THE DATA -
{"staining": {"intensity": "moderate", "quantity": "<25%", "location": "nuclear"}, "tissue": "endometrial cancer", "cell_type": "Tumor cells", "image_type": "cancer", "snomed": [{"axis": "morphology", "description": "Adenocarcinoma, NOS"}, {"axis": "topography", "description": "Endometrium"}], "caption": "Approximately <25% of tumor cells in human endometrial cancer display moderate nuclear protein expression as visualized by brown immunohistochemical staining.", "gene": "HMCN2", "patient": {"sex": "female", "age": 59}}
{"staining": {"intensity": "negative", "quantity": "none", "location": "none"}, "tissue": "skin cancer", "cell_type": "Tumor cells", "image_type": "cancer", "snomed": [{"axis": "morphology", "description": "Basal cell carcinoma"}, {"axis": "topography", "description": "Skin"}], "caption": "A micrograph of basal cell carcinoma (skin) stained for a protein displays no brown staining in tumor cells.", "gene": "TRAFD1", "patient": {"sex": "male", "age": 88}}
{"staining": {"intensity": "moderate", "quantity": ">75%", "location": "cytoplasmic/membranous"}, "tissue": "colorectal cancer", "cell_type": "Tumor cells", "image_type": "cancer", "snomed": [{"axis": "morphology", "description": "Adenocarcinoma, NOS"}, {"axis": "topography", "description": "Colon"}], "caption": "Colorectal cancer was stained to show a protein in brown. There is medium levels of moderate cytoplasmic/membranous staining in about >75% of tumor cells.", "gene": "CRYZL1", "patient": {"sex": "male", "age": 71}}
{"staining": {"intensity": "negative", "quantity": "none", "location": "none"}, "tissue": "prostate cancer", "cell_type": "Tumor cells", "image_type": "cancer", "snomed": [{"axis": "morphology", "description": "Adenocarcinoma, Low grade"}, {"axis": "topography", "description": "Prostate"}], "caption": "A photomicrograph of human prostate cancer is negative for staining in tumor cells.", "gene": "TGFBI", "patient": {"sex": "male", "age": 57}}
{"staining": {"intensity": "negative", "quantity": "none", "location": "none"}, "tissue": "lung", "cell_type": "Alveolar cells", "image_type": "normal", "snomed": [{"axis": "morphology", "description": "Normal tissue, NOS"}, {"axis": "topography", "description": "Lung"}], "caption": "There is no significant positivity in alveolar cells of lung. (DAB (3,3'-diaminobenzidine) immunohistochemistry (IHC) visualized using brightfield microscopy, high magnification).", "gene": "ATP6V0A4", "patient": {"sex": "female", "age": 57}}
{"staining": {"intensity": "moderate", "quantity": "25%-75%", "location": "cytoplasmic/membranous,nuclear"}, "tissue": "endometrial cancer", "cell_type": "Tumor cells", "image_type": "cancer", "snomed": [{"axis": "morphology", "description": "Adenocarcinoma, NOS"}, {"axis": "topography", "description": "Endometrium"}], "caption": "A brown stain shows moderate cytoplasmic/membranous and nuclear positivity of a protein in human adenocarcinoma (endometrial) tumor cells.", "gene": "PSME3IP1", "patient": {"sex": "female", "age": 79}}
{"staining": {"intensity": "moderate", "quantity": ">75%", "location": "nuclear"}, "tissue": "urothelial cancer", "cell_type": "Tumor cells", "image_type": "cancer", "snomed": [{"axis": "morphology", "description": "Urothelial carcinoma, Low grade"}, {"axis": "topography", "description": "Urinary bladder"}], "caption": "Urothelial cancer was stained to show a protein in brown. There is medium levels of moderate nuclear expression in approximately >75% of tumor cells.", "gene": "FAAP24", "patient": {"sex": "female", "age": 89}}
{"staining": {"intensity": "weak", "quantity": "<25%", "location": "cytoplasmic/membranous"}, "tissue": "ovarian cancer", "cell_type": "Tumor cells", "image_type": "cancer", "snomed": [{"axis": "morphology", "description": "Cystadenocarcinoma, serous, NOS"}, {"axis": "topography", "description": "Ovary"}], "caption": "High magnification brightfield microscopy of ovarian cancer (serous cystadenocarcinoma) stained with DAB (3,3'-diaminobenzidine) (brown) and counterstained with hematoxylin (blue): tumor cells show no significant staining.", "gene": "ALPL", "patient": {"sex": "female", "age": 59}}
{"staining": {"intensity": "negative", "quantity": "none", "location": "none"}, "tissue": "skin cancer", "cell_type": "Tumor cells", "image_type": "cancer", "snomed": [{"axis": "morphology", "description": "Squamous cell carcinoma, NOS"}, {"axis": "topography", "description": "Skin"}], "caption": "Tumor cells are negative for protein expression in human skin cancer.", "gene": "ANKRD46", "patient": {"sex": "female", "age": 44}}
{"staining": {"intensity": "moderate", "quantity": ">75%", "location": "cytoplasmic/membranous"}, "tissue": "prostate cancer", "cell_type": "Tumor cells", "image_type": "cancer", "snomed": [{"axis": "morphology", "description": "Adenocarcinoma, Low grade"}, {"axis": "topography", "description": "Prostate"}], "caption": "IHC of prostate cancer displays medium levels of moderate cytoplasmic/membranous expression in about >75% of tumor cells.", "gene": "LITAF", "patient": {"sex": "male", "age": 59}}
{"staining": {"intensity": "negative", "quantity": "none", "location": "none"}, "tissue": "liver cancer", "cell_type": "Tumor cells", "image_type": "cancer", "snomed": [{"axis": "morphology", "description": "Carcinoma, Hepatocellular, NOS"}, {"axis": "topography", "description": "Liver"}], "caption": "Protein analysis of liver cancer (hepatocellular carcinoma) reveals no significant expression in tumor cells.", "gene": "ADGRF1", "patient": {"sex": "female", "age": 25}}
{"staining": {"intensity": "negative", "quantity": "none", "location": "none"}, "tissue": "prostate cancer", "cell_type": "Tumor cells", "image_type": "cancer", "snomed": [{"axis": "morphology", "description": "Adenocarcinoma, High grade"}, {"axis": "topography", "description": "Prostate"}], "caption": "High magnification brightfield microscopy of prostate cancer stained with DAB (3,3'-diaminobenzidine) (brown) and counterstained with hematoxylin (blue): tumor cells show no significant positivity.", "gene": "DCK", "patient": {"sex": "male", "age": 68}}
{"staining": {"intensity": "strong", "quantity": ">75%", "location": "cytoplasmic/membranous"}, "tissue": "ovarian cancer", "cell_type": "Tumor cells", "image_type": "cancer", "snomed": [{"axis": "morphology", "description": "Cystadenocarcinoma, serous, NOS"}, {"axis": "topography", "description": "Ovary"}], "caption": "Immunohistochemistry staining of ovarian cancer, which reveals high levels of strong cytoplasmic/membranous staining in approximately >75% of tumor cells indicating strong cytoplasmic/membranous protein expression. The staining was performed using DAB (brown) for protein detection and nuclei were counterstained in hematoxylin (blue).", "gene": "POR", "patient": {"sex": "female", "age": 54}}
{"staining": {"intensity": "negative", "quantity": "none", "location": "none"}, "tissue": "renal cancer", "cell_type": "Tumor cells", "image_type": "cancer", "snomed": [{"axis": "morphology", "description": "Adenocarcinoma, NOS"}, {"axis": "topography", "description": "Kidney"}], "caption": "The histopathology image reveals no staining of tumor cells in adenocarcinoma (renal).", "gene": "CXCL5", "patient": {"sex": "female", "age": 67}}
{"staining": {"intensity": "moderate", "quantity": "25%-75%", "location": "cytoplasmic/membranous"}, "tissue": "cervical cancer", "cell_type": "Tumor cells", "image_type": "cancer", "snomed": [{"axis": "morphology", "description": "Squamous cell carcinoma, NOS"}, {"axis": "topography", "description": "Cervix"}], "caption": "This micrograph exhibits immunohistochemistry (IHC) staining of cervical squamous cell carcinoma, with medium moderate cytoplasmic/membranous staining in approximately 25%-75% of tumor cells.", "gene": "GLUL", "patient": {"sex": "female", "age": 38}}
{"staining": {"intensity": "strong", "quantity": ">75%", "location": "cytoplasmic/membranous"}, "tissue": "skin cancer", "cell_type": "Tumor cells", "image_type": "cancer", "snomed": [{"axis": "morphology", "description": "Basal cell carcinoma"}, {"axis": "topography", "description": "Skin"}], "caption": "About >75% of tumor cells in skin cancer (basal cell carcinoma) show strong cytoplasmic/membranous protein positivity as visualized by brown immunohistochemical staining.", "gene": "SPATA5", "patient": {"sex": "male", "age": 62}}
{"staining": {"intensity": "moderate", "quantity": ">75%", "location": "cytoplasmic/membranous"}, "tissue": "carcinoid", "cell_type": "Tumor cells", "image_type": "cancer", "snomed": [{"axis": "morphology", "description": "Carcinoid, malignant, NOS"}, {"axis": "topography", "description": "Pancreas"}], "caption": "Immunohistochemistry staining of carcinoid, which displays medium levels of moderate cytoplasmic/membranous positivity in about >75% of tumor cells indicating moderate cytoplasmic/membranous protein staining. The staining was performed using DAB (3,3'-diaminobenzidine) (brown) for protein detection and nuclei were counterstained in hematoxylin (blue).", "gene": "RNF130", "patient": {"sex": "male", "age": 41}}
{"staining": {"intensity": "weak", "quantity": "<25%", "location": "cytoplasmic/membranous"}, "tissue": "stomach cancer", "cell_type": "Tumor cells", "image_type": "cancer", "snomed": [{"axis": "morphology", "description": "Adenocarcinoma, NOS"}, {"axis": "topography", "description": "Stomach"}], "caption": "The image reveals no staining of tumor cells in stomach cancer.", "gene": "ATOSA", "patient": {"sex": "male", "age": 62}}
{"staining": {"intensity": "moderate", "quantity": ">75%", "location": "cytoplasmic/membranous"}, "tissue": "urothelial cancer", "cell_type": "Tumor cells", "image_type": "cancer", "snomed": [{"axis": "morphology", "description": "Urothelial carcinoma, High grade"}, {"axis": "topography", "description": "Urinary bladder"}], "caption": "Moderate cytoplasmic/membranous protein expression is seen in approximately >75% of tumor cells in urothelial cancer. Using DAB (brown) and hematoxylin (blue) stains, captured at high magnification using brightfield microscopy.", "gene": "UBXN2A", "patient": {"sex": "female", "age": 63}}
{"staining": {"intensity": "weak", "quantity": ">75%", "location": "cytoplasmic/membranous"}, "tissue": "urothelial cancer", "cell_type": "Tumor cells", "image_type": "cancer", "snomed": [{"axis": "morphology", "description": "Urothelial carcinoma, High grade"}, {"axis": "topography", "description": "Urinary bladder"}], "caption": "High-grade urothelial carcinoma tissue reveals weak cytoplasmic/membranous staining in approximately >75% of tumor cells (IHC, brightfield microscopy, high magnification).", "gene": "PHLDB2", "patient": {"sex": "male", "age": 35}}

TASK REQUIREMENTS - Please go through the data above and copy every line that has the word "displays".

RESULT -
{"staining": {"intensity": "negative", "quantity": "none", "location": "none"}, "tissue": "skin cancer", "cell_type": "Tumor cells", "image_type": "cancer", "snomed": [{"axis": "morphology", "description": "Basal cell carcinoma"}, {"axis": "topography", "description": "Skin"}], "caption": "A micrograph of basal cell carcinoma (skin) stained for a protein displays no brown staining in tumor cells.", "gene": "TRAFD1", "patient": {"sex": "male", "age": 88}}
{"staining": {"intensity": "moderate", "quantity": ">75%", "location": "cytoplasmic/membranous"}, "tissue": "prostate cancer", "cell_type": "Tumor cells", "image_type": "cancer", "snomed": [{"axis": "morphology", "description": "Adenocarcinoma, Low grade"}, {"axis": "topography", "description": "Prostate"}], "caption": "IHC of prostate cancer displays medium levels of moderate cytoplasmic/membranous expression in about >75% of tumor cells.", "gene": "LITAF", "patient": {"sex": "male", "age": 59}}
{"staining": {"intensity": "moderate", "quantity": ">75%", "location": "cytoplasmic/membranous"}, "tissue": "carcinoid", "cell_type": "Tumor cells", "image_type": "cancer", "snomed": [{"axis": "morphology", "description": "Carcinoid, malignant, NOS"}, {"axis": "topography", "description": "Pancreas"}], "caption": "Immunohistochemistry staining of carcinoid, which displays medium levels of moderate cytoplasmic/membranous positivity in about >75% of tumor cells indicating moderate cytoplasmic/membranous protein staining. The staining was performed using DAB (3,3'-diaminobenzidine) (brown) for protein detection and nuclei were counterstained in hematoxylin (blue).", "gene": "RNF130", "patient": {"sex": "male", "age": 41}}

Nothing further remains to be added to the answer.